■ **Exercise**:
Write every line below out again, exactly as given, but leave out the pictures.

(Structured page parsing data)
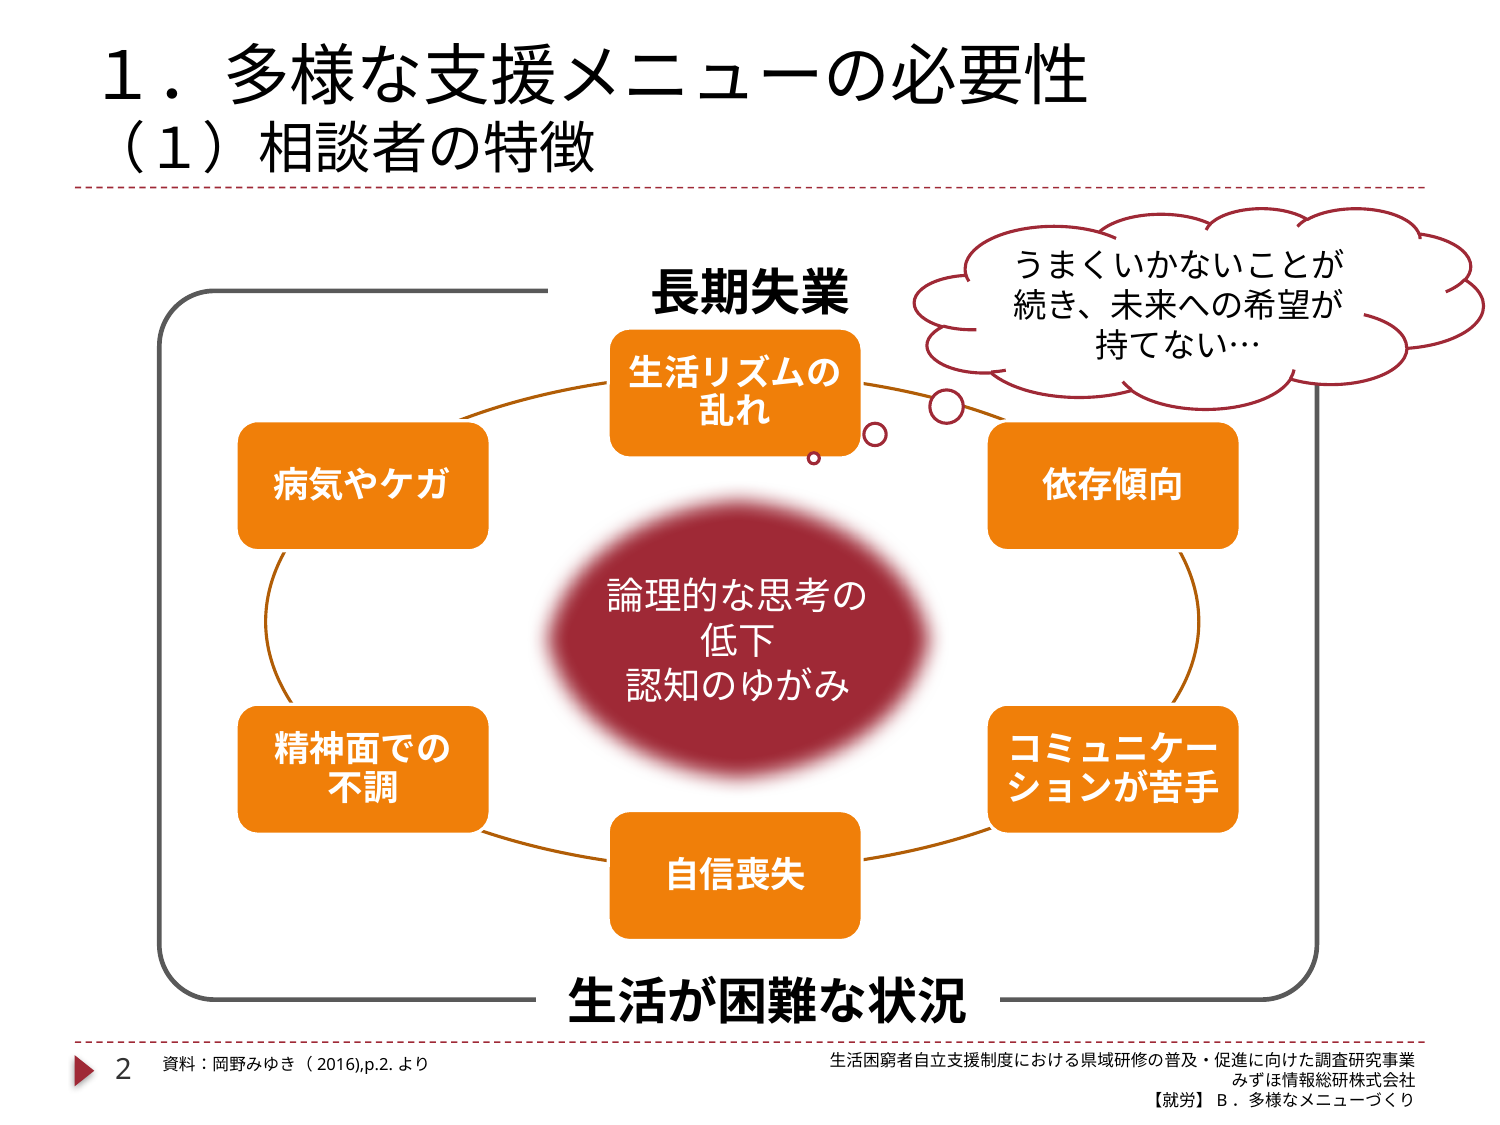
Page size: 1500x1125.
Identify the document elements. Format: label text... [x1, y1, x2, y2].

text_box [607, 810, 863, 941]
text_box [985, 420, 1241, 551]
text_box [985, 704, 1241, 835]
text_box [607, 327, 863, 459]
title １．多様な支援メニューの必要性 （１）相談者の特徴 [75, 24, 1447, 188]
text_box [157, 289, 1319, 1002]
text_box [235, 420, 491, 551]
text_box うまくいかないことが続き、未来への希望が持てない… [912, 207, 1486, 412]
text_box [235, 704, 491, 835]
text_box うまくいかないことが続き、未来への希望が持てない… [928, 388, 965, 425]
text_box うまくいかないことが続き、未来への希望が持てない… [867, 421, 888, 448]
footer 生活困窮者自立支援制度における県域研修の普及・促進に向けた調査研究事業 みずほ情報総研株式会社 【就労】B．多様なメニューづくり [475, 1042, 1431, 1103]
text_box 資料：岡野みゆき（2016),p.2.より [147, 1046, 809, 1082]
text_box 生活が困難な状況 [536, 963, 1000, 1037]
text_box 長期失業 [548, 254, 952, 328]
slide_number 2 [100, 1042, 426, 1103]
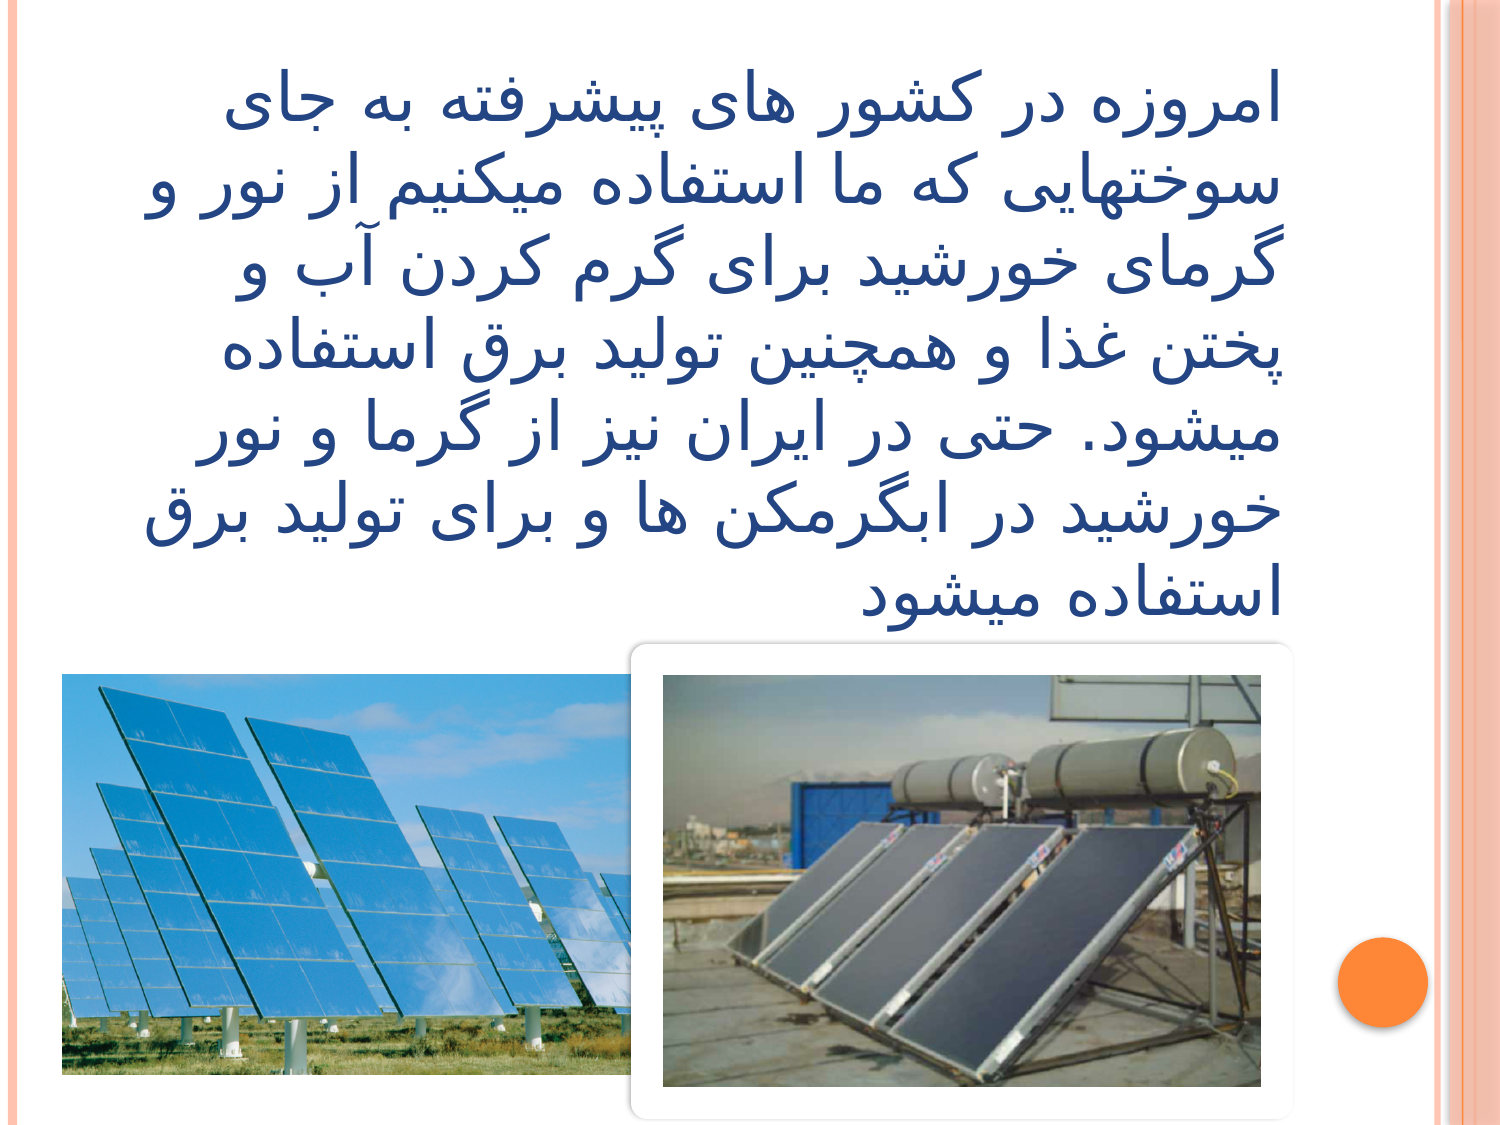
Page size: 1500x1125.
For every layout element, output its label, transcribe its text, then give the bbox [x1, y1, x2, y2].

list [61, 674, 649, 1076]
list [661, 674, 1262, 1088]
title امروزه در کشور های پیشرفته به جای سوختهایی که ما استفاده میکنیم از نور و گرمای خورشید برای گرم کردن آب و پختن غذا و همچنین تولید برق استفاده میشود. حتی در ایران نیز از گرما و نور خورشید در ابگرمکن ها و برای تولید برق استفاده میشود [75, 45, 1300, 638]
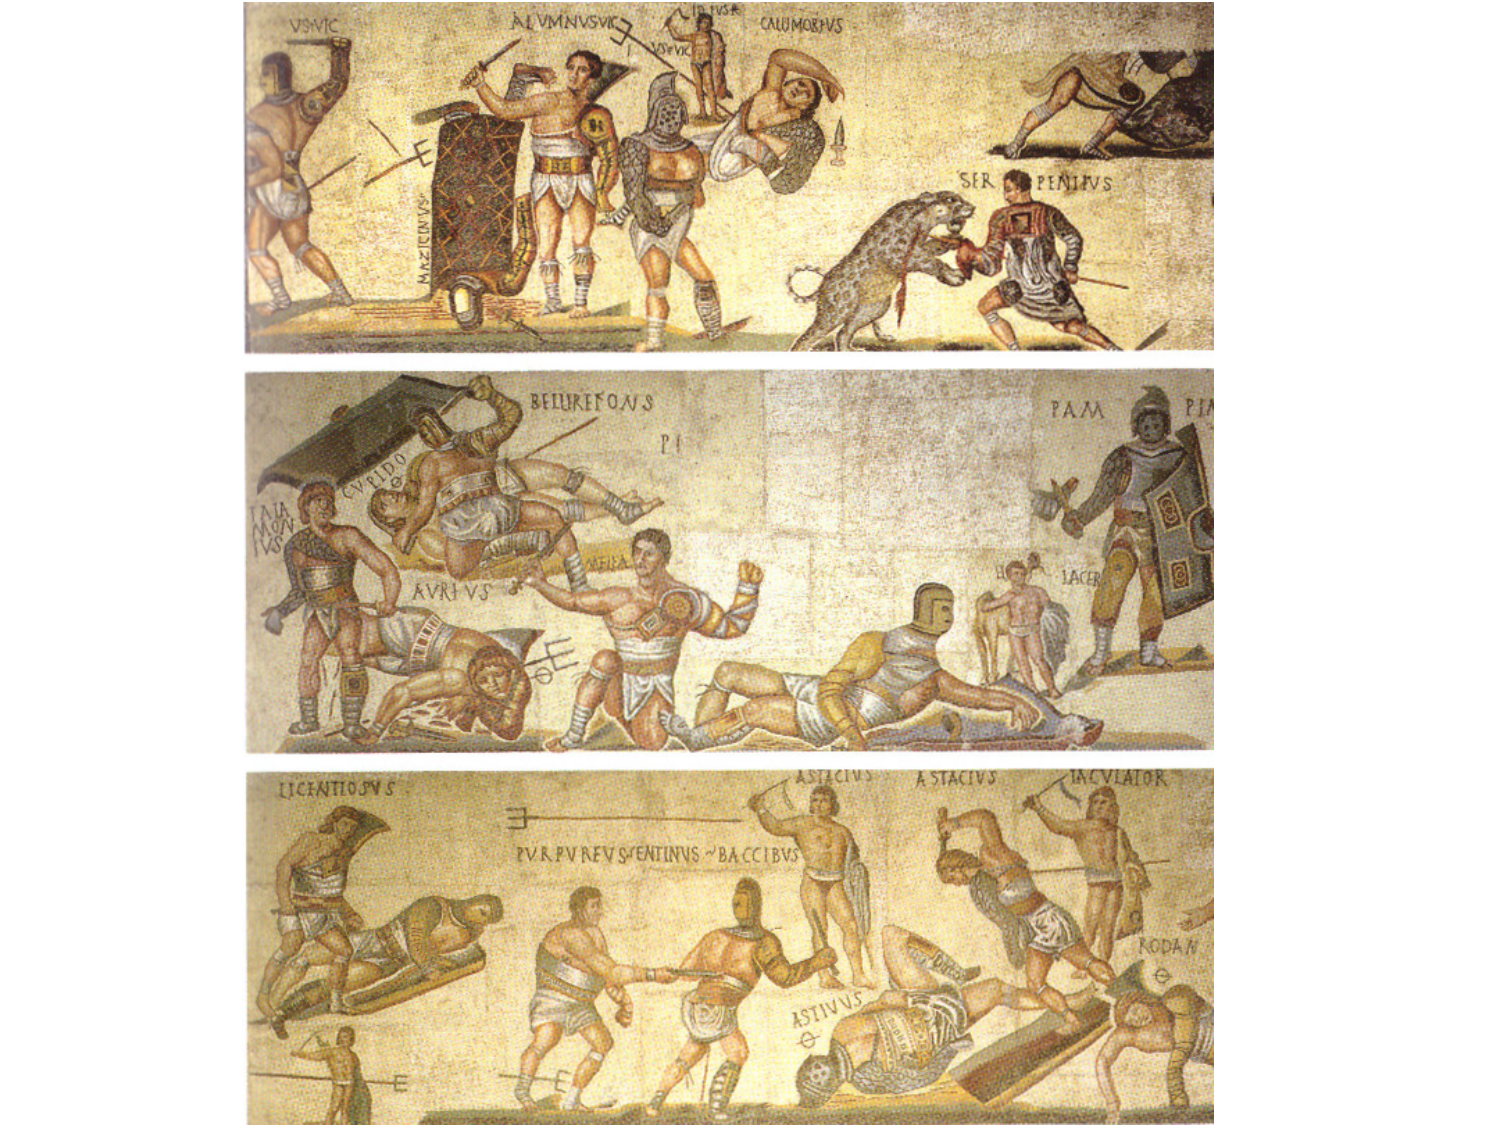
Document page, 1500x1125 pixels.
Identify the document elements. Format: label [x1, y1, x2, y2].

picture [241, 2, 1214, 1125]
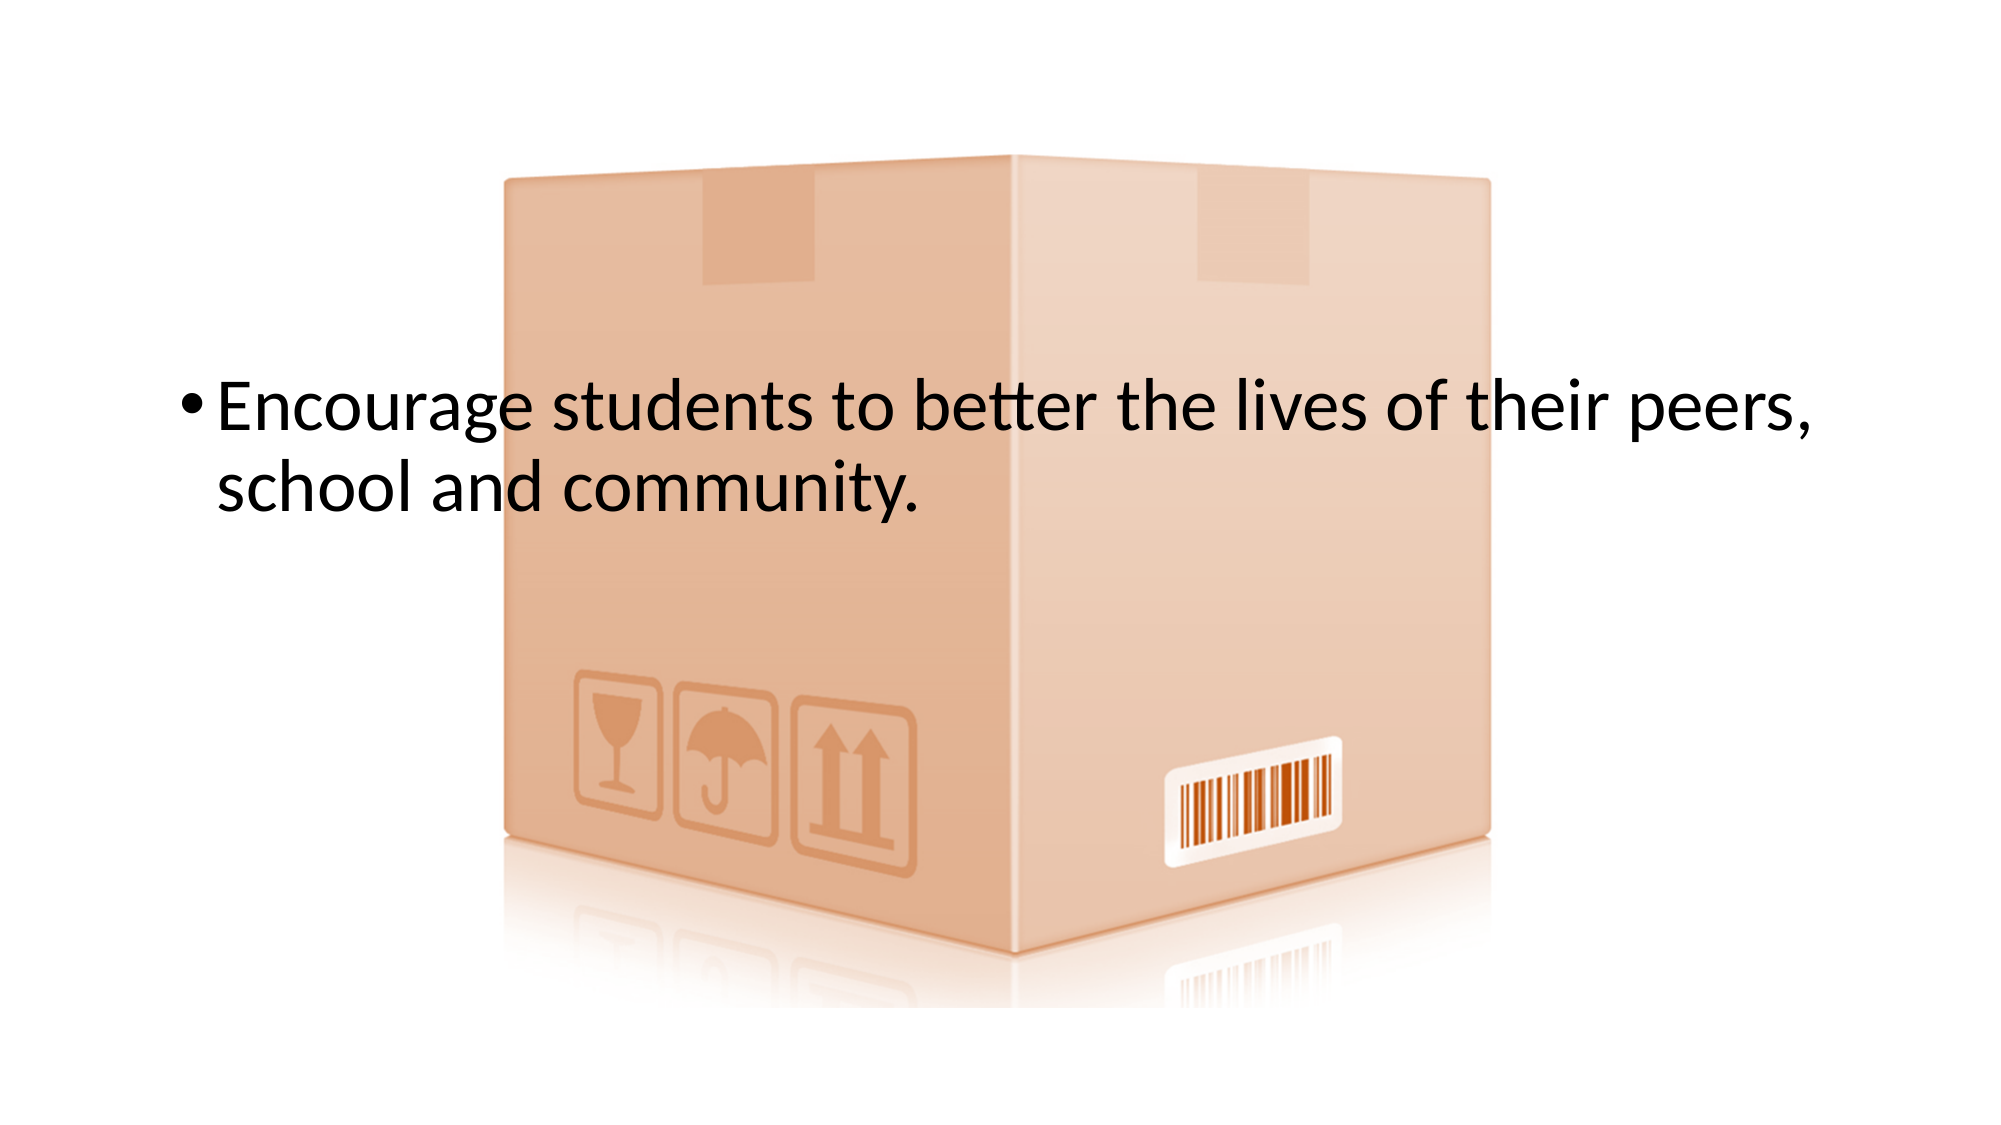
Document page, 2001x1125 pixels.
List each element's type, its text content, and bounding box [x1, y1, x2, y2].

■ **Written answer**:
Page size: 1500x1125.
Identify the document elements. Format: label text... [x1, y1, x2, y2].

text_box [607, 810, 863, 941]
text_box [985, 420, 1241, 551]
text_box [985, 704, 1241, 835]
text_box [607, 327, 863, 459]
title １．多様な支援メニューの必要性 （１）相談者の特徴 [75, 24, 1447, 188]
text_box [157, 289, 1319, 1002]
text_box [235, 420, 491, 551]
text_box うまくいかないことが続き、未来への希望が持てない… [912, 207, 1486, 412]
text_box [235, 704, 491, 835]
text_box うまくいかないことが続き、未来への希望が持てない… [928, 388, 965, 425]
text_box うまくいかないことが続き、未来への希望が持てない… [867, 421, 888, 448]
footer 生活困窮者自立支援制度における県域研修の普及・促進に向けた調査研究事業 みずほ情報総研株式会社 【就労】B．多様なメニューづくり [475, 1042, 1431, 1103]
text_box 資料：岡野みゆき（2016),p.2.より [147, 1046, 809, 1082]
text_box 生活が困難な状況 [536, 963, 1000, 1037]
text_box 長期失業 [548, 254, 952, 328]
slide_number 2 [100, 1042, 426, 1103]
Page size: 1500x1125.
For every layout element, output its label, transcribe its text, then give the bbox [x1, y1, x2, y2].

list [61, 674, 649, 1076]
list [661, 674, 1262, 1088]
title امروزه در کشور های پیشرفته به جای سوختهایی که ما استفاده میکنیم از نور و گرمای خورشید برای گرم کردن آب و پختن غذا و همچنین تولید برق استفاده میشود. حتی در ایران نیز از گرما و نور خورشید در ابگرمکن ها و برای تولید برق استفاده میشود [75, 45, 1300, 638]
Document page, 1500x1125 pixels.
Identify the document elements. Format: label [x1, y1, x2, y2].

picture [241, 2, 1214, 1125]
Document page, 2001x1125 pixels.
List each element's type, its text content, and bounding box [x1, y1, x2, y2].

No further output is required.